- _REQUIRED ACTION_: Only these lines of the data below are wanted: the one with "M1230,932l65,147h-339l-18,-83z", the one with "M1131,700l170,379", and any lines between them, each repeated exactly.

- _Dataset entries_:
::::::

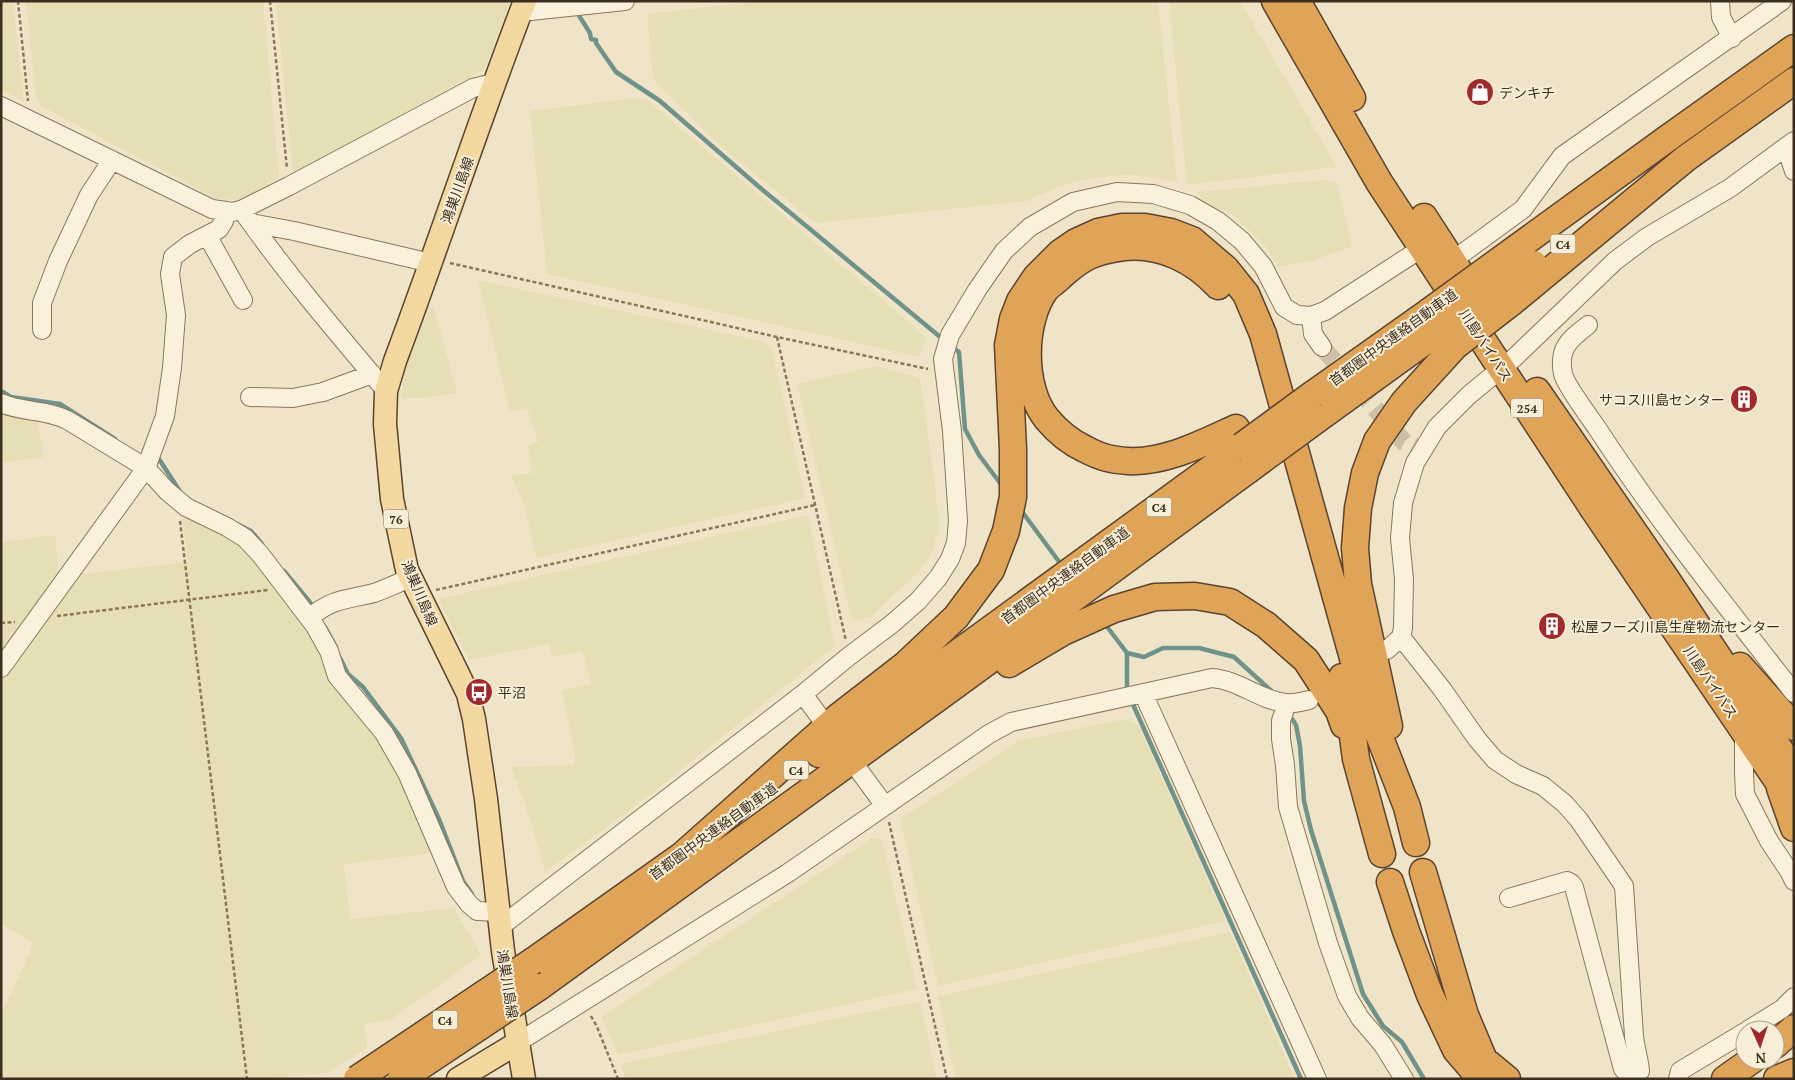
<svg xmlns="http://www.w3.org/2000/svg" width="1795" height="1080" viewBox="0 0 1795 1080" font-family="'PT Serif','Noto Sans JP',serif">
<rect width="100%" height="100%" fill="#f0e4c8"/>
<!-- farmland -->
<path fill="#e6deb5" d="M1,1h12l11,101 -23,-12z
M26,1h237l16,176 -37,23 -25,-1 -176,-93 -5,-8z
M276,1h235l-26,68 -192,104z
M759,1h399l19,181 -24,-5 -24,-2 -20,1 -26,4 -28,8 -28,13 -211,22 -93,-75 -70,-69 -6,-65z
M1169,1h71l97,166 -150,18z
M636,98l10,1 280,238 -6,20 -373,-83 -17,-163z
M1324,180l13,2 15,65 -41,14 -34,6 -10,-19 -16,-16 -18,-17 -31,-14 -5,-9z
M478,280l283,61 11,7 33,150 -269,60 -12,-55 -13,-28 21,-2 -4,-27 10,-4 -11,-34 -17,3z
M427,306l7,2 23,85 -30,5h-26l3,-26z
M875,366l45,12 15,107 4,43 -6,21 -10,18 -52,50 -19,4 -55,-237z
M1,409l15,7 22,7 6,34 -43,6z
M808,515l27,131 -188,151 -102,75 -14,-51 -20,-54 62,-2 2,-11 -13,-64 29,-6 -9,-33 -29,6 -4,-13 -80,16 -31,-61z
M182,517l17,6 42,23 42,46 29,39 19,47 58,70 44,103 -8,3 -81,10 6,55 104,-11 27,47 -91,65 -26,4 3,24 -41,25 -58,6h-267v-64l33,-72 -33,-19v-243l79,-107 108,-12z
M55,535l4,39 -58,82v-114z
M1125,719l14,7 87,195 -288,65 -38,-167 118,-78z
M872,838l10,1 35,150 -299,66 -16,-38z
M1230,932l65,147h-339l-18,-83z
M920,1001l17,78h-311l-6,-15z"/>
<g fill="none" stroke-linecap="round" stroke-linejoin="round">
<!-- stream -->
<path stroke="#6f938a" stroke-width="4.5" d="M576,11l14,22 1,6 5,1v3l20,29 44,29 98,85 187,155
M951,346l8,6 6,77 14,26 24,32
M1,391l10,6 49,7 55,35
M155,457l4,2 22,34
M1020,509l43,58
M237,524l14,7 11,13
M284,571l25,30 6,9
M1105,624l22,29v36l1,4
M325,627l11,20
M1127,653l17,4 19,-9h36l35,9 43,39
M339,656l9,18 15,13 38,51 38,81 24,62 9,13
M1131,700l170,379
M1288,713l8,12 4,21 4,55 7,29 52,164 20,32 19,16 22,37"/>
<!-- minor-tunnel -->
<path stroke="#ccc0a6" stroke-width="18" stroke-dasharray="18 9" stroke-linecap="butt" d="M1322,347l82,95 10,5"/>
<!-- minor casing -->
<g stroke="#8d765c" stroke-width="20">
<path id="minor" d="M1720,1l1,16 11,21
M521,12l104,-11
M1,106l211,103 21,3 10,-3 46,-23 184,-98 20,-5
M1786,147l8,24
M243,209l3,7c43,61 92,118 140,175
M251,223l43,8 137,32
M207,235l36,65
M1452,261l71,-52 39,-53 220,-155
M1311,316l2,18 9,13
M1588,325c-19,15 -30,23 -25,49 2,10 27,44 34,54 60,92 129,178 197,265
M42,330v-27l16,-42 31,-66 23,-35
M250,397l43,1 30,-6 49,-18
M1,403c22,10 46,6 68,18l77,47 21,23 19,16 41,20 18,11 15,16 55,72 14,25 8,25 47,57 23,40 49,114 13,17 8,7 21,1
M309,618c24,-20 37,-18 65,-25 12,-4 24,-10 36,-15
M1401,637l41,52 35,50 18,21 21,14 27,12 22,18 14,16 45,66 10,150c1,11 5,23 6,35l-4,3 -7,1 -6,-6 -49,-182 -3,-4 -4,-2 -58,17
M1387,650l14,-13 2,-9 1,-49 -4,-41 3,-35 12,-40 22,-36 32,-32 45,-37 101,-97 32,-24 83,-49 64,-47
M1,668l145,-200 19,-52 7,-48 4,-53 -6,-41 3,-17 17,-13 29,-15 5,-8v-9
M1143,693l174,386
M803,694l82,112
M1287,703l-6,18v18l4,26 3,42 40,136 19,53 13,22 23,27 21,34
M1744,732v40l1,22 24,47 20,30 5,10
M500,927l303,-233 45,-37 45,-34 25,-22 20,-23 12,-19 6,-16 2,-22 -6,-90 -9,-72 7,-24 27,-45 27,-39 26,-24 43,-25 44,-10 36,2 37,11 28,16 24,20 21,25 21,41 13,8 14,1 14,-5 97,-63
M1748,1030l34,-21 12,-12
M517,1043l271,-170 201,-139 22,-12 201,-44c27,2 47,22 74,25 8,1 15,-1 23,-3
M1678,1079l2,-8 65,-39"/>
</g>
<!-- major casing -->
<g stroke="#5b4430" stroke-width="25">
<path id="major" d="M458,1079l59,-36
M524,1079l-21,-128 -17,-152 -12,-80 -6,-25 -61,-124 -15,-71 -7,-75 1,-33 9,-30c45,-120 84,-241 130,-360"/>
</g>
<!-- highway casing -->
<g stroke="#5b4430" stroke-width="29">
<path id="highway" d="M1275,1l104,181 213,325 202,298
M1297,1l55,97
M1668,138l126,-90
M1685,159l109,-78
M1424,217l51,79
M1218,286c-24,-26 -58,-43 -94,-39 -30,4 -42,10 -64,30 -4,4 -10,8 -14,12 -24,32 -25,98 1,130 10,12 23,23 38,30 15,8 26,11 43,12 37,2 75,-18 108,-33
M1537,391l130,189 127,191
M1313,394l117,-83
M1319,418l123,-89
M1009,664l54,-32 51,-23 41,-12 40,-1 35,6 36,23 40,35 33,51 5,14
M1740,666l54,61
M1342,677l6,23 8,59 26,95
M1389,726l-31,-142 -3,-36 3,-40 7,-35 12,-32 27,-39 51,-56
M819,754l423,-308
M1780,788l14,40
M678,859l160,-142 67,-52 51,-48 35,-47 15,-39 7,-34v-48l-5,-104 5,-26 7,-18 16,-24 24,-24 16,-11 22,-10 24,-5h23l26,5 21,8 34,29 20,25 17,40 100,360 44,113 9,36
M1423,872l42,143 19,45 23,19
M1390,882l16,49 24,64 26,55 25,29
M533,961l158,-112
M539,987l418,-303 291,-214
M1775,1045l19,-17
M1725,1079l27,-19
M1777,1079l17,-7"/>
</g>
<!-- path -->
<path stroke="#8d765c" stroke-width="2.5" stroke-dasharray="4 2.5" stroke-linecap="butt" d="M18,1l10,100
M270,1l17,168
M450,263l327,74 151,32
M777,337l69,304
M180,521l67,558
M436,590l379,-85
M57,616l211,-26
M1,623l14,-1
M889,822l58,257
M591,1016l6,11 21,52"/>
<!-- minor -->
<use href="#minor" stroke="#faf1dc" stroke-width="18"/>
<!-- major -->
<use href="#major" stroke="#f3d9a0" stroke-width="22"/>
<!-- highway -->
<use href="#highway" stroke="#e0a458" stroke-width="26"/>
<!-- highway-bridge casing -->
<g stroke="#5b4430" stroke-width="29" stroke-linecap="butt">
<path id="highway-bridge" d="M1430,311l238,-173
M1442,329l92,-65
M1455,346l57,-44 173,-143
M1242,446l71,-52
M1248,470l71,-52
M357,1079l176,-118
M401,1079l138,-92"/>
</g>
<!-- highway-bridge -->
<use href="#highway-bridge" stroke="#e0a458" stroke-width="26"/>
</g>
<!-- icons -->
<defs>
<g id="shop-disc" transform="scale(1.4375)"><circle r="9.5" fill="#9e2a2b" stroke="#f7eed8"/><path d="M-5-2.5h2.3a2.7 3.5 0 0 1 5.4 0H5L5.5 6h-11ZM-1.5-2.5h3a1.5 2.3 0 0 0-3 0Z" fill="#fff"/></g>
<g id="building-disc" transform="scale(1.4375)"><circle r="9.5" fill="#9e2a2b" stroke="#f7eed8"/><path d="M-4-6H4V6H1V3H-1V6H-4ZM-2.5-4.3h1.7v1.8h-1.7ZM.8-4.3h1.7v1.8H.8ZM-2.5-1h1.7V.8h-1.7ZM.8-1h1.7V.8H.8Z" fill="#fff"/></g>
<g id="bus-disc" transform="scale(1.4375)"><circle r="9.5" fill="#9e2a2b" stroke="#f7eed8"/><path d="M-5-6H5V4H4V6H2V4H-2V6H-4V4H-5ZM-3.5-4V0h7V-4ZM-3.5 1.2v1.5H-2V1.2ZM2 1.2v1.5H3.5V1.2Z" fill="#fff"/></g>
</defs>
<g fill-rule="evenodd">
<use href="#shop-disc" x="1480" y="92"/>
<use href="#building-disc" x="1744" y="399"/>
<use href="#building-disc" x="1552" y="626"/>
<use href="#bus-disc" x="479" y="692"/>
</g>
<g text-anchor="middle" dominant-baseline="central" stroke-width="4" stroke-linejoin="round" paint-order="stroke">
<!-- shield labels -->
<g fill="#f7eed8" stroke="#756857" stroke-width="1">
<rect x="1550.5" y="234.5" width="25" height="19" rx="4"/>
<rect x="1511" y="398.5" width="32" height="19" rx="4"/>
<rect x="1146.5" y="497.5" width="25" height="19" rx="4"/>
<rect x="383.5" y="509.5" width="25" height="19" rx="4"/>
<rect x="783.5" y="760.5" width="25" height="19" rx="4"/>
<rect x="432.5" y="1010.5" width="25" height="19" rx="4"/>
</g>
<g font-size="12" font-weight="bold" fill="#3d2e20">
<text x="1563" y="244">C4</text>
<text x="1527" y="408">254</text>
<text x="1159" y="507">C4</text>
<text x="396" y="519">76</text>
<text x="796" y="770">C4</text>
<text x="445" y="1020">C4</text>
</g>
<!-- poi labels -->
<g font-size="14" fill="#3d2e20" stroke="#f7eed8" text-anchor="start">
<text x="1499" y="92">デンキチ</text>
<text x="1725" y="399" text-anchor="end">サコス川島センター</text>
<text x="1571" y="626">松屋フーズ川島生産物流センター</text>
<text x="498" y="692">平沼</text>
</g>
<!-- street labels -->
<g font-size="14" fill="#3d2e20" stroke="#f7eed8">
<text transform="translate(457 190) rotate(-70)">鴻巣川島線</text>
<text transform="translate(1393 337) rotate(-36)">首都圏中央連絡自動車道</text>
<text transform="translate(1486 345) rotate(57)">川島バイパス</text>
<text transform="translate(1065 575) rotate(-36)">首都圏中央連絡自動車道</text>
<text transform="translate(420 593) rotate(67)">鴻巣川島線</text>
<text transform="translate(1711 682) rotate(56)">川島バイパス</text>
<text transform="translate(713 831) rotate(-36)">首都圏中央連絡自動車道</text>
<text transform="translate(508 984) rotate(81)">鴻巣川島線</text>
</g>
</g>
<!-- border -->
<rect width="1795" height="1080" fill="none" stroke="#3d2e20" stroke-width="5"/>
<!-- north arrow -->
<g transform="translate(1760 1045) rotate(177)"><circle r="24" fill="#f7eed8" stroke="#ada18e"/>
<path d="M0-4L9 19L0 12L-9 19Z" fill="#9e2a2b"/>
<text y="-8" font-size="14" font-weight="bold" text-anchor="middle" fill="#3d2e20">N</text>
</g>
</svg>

::::::

- _FINISHED TASK_:
M1230,932l65,147h-339l-18,-83z
M920,1001l17,78h-311l-6,-15z"/>
<g fill="none" stroke-linecap="round" stroke-linejoin="round">
<!-- stream -->
<path stroke="#6f938a" stroke-width="4.5" d="M576,11l14,22 1,6 5,1v3l20,29 44,29 98,85 187,155
M951,346l8,6 6,77 14,26 24,32
M1,391l10,6 49,7 55,35
M155,457l4,2 22,34
M1020,509l43,58
M237,524l14,7 11,13
M284,571l25,30 6,9
M1105,624l22,29v36l1,4
M325,627l11,20
M1127,653l17,4 19,-9h36l35,9 43,39
M339,656l9,18 15,13 38,51 38,81 24,62 9,13
M1131,700l170,379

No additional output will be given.